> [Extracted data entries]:
# # # #
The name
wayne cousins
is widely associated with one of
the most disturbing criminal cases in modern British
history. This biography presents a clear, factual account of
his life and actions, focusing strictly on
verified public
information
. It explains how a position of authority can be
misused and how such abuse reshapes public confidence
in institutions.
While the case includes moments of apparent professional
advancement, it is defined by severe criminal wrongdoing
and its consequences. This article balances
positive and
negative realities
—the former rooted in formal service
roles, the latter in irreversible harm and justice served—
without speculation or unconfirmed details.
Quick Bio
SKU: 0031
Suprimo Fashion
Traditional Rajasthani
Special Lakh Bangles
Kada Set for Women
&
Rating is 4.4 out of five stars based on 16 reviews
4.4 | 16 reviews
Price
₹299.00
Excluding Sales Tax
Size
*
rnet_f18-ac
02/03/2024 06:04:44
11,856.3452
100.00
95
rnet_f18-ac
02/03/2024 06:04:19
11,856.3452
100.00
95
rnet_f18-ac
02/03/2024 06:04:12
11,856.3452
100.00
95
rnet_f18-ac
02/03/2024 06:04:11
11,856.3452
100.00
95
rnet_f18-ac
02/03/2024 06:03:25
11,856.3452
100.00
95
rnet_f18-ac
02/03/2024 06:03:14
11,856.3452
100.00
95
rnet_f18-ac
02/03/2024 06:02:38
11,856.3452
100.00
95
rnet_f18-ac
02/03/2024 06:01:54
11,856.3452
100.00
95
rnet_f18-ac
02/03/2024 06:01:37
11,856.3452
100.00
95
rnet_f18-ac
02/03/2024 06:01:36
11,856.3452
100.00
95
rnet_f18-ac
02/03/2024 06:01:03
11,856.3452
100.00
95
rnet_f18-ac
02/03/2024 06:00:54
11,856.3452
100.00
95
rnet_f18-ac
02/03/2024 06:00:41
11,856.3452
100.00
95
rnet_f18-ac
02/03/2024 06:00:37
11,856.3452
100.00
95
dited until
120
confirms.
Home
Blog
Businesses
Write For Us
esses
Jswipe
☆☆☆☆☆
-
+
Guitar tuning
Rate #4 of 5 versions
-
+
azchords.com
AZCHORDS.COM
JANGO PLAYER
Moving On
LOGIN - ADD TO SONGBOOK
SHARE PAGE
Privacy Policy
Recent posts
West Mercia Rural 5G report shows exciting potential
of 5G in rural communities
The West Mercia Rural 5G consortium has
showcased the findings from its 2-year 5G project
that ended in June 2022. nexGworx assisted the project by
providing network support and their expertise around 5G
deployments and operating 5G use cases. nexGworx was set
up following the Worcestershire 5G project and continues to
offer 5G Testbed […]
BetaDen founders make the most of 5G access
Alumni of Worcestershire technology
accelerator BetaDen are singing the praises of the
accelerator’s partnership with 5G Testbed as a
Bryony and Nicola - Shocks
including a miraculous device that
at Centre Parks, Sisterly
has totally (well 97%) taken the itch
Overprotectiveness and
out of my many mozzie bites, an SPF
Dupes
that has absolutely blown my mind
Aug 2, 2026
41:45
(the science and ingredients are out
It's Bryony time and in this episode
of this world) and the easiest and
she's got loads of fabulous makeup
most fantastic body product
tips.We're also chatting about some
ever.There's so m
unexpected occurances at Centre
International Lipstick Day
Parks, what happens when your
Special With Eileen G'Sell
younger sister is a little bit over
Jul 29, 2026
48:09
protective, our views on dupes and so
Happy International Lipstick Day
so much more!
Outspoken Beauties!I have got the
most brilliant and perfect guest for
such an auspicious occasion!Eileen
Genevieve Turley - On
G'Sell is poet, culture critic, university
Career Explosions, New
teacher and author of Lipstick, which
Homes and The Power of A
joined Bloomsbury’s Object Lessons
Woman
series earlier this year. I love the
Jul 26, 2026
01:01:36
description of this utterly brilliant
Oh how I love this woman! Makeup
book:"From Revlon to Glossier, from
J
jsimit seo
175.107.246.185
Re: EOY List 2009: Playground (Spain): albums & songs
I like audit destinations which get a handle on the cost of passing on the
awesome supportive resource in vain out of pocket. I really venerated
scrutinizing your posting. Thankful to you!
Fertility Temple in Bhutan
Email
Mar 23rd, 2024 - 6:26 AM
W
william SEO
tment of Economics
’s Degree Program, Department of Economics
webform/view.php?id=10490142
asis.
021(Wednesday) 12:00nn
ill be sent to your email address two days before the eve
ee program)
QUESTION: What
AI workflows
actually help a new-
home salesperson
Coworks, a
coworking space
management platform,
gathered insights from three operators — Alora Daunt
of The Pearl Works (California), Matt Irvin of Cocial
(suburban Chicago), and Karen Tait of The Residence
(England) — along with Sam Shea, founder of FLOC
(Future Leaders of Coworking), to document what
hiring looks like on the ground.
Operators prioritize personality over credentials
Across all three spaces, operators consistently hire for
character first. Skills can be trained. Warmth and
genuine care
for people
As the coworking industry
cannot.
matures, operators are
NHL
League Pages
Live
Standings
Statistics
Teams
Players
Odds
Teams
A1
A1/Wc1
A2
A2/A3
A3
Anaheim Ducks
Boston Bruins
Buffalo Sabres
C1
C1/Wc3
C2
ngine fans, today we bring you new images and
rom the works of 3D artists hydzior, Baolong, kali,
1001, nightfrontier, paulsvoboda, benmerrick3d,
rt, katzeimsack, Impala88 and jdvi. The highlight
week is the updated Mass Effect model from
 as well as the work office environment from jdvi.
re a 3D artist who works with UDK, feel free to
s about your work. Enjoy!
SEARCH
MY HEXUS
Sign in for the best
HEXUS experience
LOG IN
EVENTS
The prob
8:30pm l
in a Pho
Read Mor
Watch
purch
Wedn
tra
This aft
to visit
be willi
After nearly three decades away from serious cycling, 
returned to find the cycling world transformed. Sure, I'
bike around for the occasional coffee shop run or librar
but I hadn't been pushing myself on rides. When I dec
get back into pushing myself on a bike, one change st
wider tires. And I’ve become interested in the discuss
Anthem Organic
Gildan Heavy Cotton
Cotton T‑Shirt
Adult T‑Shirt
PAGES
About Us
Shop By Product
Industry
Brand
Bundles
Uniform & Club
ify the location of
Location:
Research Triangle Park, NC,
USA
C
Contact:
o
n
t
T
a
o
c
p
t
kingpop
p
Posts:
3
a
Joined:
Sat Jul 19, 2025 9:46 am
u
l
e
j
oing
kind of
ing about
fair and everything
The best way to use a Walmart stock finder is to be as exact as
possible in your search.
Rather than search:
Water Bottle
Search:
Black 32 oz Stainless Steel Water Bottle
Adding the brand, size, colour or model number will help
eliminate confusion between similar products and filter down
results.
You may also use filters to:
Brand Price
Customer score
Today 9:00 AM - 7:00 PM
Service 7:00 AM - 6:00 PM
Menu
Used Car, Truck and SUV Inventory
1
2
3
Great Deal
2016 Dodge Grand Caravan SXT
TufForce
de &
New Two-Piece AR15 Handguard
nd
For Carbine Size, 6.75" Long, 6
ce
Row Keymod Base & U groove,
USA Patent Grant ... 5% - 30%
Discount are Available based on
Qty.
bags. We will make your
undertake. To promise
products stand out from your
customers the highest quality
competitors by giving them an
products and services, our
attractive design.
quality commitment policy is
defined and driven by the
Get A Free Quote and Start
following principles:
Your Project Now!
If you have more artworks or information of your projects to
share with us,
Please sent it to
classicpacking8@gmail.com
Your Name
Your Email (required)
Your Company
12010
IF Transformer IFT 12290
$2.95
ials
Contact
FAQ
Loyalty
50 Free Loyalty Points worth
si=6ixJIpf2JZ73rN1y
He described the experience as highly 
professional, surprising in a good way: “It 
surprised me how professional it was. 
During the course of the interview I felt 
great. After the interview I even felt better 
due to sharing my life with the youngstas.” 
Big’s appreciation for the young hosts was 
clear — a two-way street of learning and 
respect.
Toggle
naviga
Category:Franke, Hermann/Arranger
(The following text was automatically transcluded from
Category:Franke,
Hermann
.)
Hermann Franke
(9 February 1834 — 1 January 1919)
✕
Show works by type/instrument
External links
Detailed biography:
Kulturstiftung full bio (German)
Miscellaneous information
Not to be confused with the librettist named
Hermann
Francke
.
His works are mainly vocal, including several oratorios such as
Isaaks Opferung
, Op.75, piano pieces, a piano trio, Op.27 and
# # # #
> [WORK TO COMPLETE]: How many lines in the entries above contain the word "which"? Reply with the number alone.

> [TASK SOLUTION]: 2